_Exercice écrit 1_
Répondez aux questions suivantes d'après le texte sur le décret de Hamid Karzaï.
(a) À quelle date le mandat de Karzaï expire-t-il ?
(b) Jusqu'à quelle date la commission électorale avait-elle reporté les élections ?
(c) Quel nom a été proposé pour la présidence afghane par intérim ?
_Exercice écrit 2_
Mettez dans un tableau Markdown toutes les lignes des entrées, du tout début des entrées jusqu'à la ligne contenant « table_header Вид помощи: 1- специализированная, включая », celle-ci comprise, sans les lignes vides. Utilisez deux colonnes : « N° » pour le numéro de rang et « Contenu » pour la ligne.

_Texte de la page_
====

Le
président afghan Hamid Karzaï a signé un décret ce week-end pour
demander que les élections présidentielles aient lieu 30 à 60
jours avant l’expiration de son mandat le 21 mai. Face à une
situation sécuritaire qui se dégrade et à une aggravation de la
guerre, cette décision s’est heurtée à l’opposition non
dissimulée du gouvernement Obama. Elle révèle davantage encore la
fracture entre la Maison-Blanche et son Etat client à Kaboul.
La
secrétaire d’Etat Hillary Clinton aurait immédiatement appelé
Karzaï pour condamner son initiative. Le décret signé par ce
dernier a passé outre la commission électorale du pays qui, sur le
conseil des Etats-Unis, avait reporté les élections jusqu’au 20
août. Le report avait été justifié au motif que l’envoi par
Obama de milliers de soldats supplémentaires dans les prochains mois
permettrait la tenue d’élections dans des régions qui, pour le
moment, sont contrôlées par les talibans ou d’autres insurgés
anti-occupation.
La
décision de la commission électorale était cependant en violation
de la constitution afghane et mettait en cause le statut de Karzaï
durant la période du 21 mai au 20 août. Ses principaux adversaires
au parlement afghan avaient soutenu ces dernières semaines qu’il
devrait se désister et permettre à un gouvernement intérimaire
d’être formé. L’un des noms proposés comme président Afghan
par intérim fut celui de l’ancien ambassadeur du gouvernement Bush
en Afghanistan, puis en Irak et aux Nations unies,
Zalmay Khalilzad.

====

(Entrées d'une collection)

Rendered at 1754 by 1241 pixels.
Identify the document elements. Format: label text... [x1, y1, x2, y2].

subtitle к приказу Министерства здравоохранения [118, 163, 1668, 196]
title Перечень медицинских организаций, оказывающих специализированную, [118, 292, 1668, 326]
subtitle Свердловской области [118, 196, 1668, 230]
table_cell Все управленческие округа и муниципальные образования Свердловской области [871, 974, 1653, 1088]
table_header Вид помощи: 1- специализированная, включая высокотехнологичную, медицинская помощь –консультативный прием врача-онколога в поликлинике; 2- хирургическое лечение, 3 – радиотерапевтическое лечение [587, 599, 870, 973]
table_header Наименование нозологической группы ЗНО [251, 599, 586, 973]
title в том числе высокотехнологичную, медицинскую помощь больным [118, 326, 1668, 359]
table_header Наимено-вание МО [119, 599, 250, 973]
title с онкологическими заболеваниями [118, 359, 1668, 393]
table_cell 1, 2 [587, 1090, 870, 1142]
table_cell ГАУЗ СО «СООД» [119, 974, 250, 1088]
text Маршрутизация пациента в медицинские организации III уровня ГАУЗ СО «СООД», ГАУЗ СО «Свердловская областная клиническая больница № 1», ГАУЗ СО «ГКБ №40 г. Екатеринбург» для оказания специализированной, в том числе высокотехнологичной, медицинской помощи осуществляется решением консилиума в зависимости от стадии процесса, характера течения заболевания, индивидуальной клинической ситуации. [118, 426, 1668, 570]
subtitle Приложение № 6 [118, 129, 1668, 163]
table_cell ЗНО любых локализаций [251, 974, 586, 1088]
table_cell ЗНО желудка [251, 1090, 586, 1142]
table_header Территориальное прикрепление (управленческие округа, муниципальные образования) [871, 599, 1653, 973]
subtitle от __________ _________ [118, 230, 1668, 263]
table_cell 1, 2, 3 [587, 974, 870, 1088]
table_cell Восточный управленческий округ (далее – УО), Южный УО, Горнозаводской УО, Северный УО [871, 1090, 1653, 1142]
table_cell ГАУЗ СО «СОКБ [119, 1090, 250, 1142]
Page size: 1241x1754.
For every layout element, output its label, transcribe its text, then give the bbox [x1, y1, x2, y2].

====

_Corrigé 1_
(a) Le 21 mai.
(b) Jusqu'au 20 août.
(c) Zalmay Khalilzad.

_Corrigé 2_
| N° | Contenu |
|---|---|
| 1 | Rendered at 1754 by 1241 pixels. |
| 2 | Identify the document elements. Format: label text... [x1, y1, x2, y2]. |
| 3 | subtitle к приказу Министерства здравоохранения [118, 163, 1668, 196] |
| 4 | title Перечень медицинских организаций, оказывающих специализированную, [118, 292, 1668, 326] |
| 5 | subtitle Свердловской области [118, 196, 1668, 230] |
| 6 | table_cell Все управленческие округа и муниципальные образования Свердловской области [871, 974, 1653, 1088] |
| 7 | table_header Вид помощи: 1- специализированная, включая высокотехнологичную, медицинская помощь –консультативный прием врача-онколога в поликлинике; 2- хирургическое лечение, 3 – радиотерапевтическое лечение [587, 599, 870, 973] |